If you’re lucky, nobody you know has major health issues. If you’re lucky, nobody you love is dependent on you financially or emotionally or physically.

It’s easy to be untethered at twenty-one or two or three because the opportunity cost of ‘leaving it all behind’ is essentially nothing. And that’s a wonderful thing that should be fully taken advantage of (that is, if leaving is what you want to do).

But lately I’ve been questioning that George Eliot quote that I used to so adamantly swear by.

I think that at some point, we have to lay to rest the people we might have become.

The explorers who took on the world. The lovers who saw certain relationships through. The dreams that we once failed to realize. The challenges we never took on.

Because at a certain point, those versions of ourselves come with opportunity costs.

What happens when realizing one dream means giving up another? What happens when chasing ‘the one who got away’ means asking them to give up the one they found in your absence? What happens when the price tag on your outdated ambitions starts to include the life that you built in the meantime?

Because the truth is, the older we get, the harder it becomes to just ditch our lives and leave it all behind.

We have people who depend on us. We have families members who are aging. We have careers that we don’t want to walk away from. We have commitments that have become a part of who we are.

And we can look at those commitments in one of two ways: as though they are inescapable ball-and-chains or as though they are the anchors we need.

Because the thing is, it’s fun to be untethered. It’s fun to explore. It’s fun to feel attached to nothing and open to everything. It’s fun, when and if, in the back of your mind, you know you have a safe place to return to.

It’s fun to travel when you know that your parents are in great health and you can come back and stay in their basement if (and when) you run out of money. It’s fun to take daring new risks, when you know that your friends are cool with you crashing on their couches anytime you’re in town (because you can’t hold down an apartment lease yourself). It’s cool to explore when you have those safe bases to fall back on.

But part of adulthood is becoming your own safe base. And sometimes, that means opting for security where you once chose adventure.

Because eventually, your parents age (and die). Your friends settle down and start families of their own. And the entry-level jobs you picked up with ease at eighteen or twenty or twenty-two when you needed some fast cash for your next adventure stop looking as appealing.

You start learning to provide for yourself. You start learning to be the safe base for other people.

The couch your friends can crash on. The provider your family can rely on.

It gets harder to start over as we get older because we grow into our bigger, adult shoes and they are not uncomplicated garments to unlace.

Nor should they be.

Because as limiting as adulthood can feel – as stuck and as claustrophobic as it can make us feel, it also offers us the ultimate form of liberty.

The liberty to rely on ourselves. To provide for ourselves. To become a person who isn’t dependent on our parents or our friends or our community members or even our youthful exuberance and energy.

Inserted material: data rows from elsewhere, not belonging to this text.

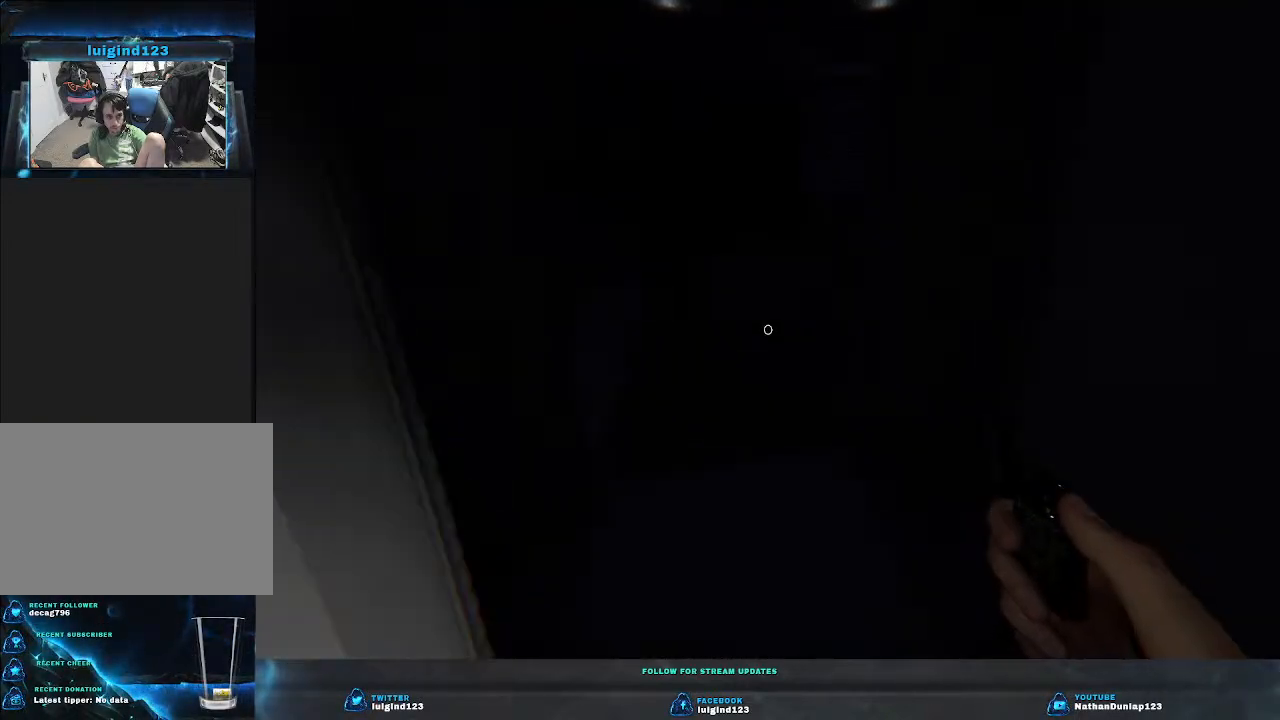
{"keys": ["w"], "events": []}
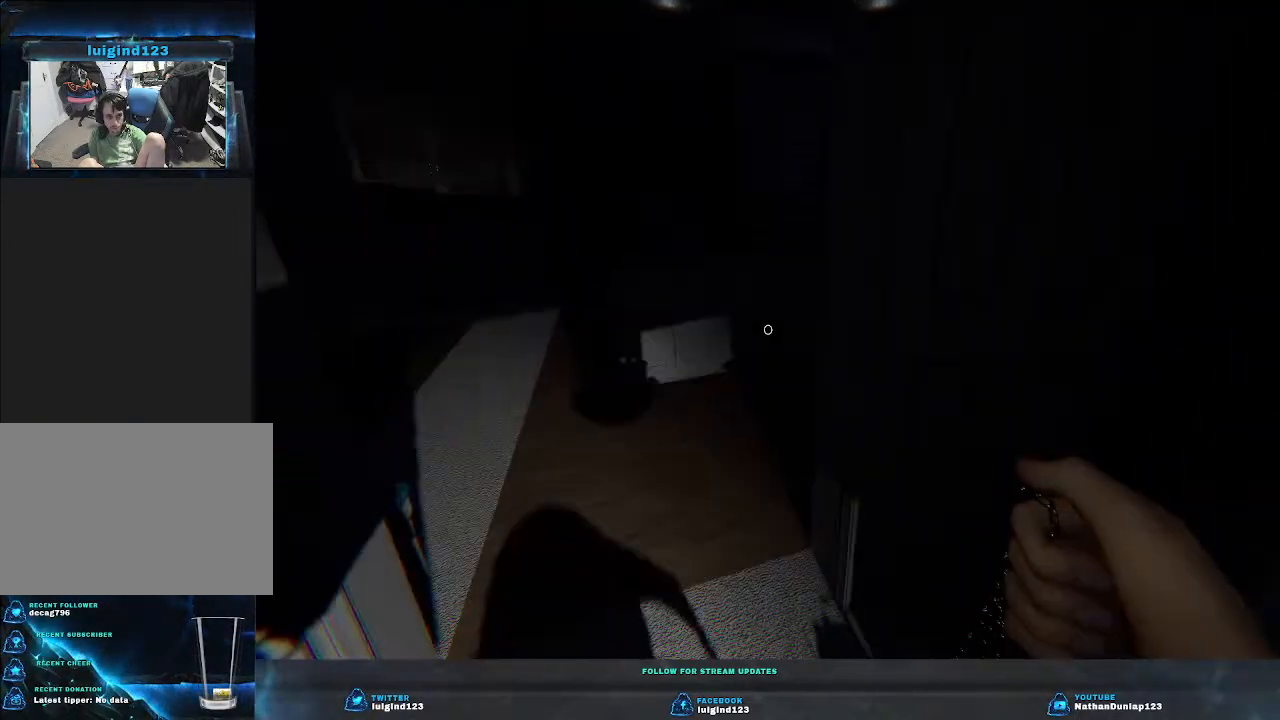
{"keys": [], "events": [[167, "w", "up"]]}
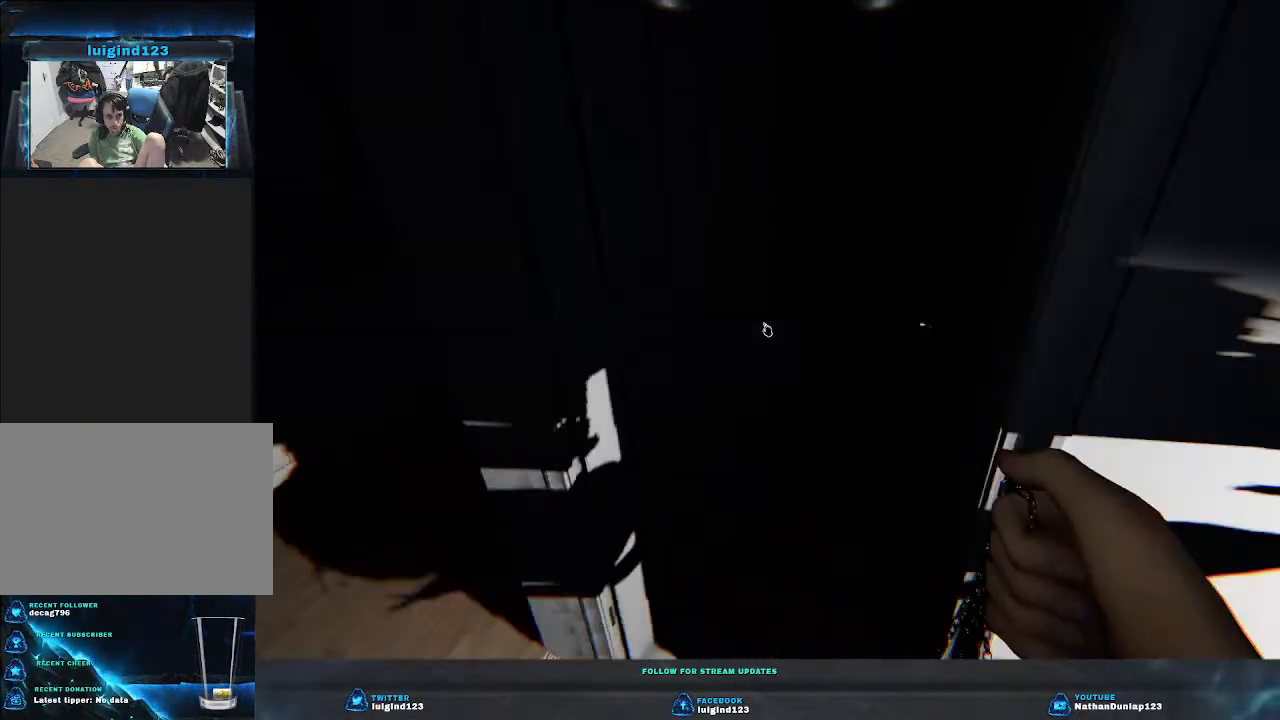
{"keys": [], "events": []}
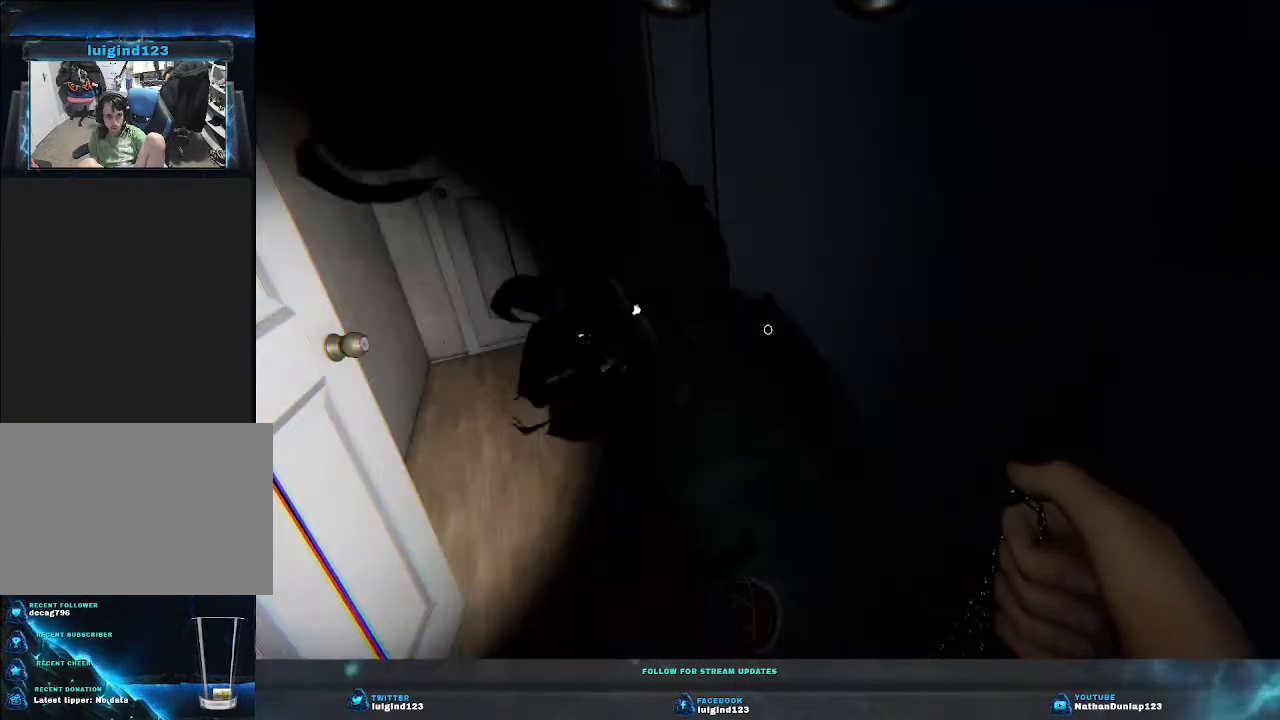
{"keys": ["d", "shift", "w"], "events": [[33, "d", "down"], [33, "w", "down"], [367, "shift", "down"]]}
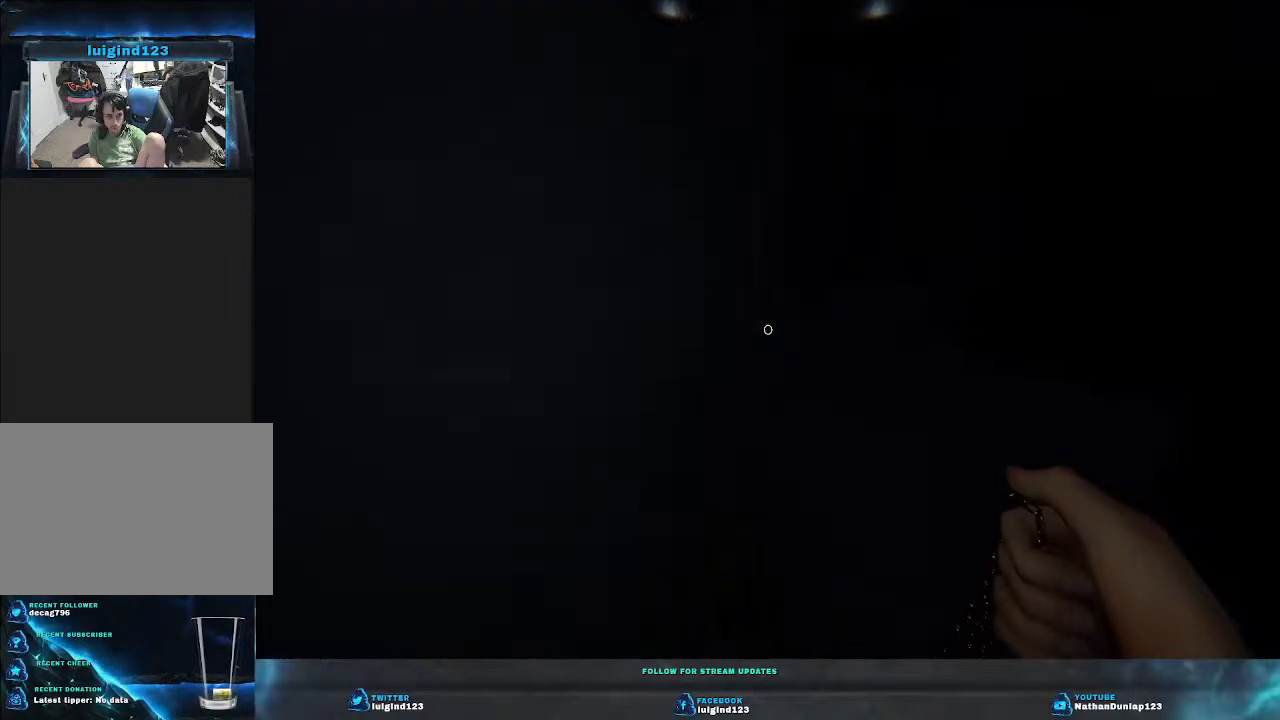
{"keys": ["d", "shift", "w"], "events": [[200, "d", "up"], [500, "d", "down"]]}
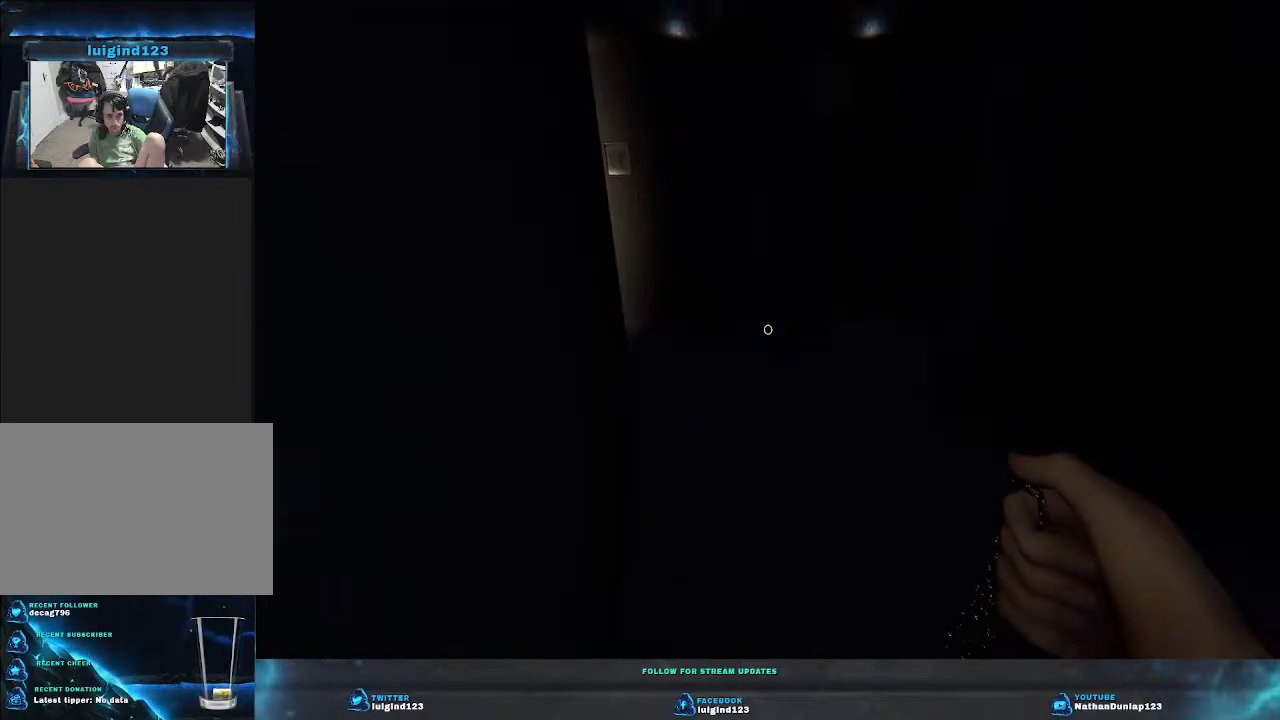
{"keys": ["shift", "w"], "events": [[167, "d", "up"]]}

It provides us the opportunity to put down roots in a way that matters to us. To finally survey our lives – after all of our exploring – and decide which parts of it to keep. Which parts to focus on. Which parts to nurture and grow into something astounding.

If being young is about exploring, than perhaps growing up is about flourishing.

It’s about recognizing what matters most to us and holding onto that. Optimizing that. Relishing in that.

And instead of packing our bags and planning our escape every time the going gets tough, we learn to weather the storms that come our way. We learn to stick it out and fight for what matters to us most.

We learn that the people we might have been live on inside of us – they always have and they always will.

But for now, our job is to grow into the best possible versions of the people we are.

And it is not a bad job to be left with.